Stored entries —
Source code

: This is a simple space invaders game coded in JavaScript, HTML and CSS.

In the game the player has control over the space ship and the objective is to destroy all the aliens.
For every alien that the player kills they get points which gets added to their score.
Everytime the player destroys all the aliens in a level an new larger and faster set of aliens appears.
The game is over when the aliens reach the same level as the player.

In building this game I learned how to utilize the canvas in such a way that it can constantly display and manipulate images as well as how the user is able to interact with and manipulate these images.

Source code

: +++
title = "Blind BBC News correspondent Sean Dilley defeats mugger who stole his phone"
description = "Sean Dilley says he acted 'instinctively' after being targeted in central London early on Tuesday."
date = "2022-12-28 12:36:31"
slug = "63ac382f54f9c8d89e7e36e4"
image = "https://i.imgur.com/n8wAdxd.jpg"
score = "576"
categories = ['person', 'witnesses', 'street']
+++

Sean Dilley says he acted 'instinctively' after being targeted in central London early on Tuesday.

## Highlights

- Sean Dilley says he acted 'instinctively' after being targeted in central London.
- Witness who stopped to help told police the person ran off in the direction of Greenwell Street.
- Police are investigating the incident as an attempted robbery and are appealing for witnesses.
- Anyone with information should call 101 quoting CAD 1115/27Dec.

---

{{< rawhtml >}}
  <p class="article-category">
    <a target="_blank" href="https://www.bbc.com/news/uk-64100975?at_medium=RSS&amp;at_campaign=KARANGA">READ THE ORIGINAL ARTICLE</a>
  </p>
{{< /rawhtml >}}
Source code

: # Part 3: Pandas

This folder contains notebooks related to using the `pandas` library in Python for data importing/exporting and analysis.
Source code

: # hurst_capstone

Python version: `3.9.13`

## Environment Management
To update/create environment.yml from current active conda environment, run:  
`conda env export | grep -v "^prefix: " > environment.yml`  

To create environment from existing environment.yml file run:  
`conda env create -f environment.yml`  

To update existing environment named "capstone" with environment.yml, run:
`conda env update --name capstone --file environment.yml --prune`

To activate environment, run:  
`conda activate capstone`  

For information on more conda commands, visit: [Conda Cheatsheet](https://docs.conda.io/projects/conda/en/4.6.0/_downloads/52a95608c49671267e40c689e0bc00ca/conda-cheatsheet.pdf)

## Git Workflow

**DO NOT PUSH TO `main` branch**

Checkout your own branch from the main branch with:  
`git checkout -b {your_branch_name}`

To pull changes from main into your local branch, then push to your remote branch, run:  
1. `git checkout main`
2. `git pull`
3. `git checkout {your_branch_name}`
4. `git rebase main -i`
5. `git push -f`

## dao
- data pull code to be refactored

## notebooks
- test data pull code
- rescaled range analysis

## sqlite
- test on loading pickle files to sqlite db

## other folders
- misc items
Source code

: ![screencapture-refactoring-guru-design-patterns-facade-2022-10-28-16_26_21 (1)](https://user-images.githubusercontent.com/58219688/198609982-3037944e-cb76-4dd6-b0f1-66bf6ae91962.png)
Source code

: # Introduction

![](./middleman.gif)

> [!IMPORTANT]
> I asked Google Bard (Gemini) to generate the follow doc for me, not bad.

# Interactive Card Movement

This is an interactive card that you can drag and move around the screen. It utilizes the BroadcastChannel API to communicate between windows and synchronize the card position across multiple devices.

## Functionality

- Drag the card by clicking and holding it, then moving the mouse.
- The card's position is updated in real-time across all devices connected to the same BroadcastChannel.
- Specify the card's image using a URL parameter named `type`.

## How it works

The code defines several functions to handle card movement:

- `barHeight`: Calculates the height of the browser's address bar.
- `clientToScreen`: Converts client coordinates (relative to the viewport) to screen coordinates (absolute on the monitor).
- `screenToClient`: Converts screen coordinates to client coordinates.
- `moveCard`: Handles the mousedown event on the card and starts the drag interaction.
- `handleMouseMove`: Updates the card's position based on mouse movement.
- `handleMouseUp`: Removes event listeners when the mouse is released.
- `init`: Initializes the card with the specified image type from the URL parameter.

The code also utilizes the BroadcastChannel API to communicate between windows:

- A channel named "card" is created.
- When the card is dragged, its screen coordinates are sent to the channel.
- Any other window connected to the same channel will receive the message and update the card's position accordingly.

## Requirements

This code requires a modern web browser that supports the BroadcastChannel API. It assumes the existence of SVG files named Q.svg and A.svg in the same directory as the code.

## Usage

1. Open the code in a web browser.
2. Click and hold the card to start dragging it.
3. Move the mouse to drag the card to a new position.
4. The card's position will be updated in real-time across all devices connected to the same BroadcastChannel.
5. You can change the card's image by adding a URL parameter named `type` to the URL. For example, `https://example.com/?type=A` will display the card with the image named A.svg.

Work to be completed —
Return every one of the lines above in which the word "connected" appears.

Problem solution —
- The card's position is updated in real-time across all devices connected to the same BroadcastChannel.
- Any other window connected to the same channel will receive the message and update the card's position accordingly.
4. The card's position will be updated in real-time across all devices connected to the same BroadcastChannel.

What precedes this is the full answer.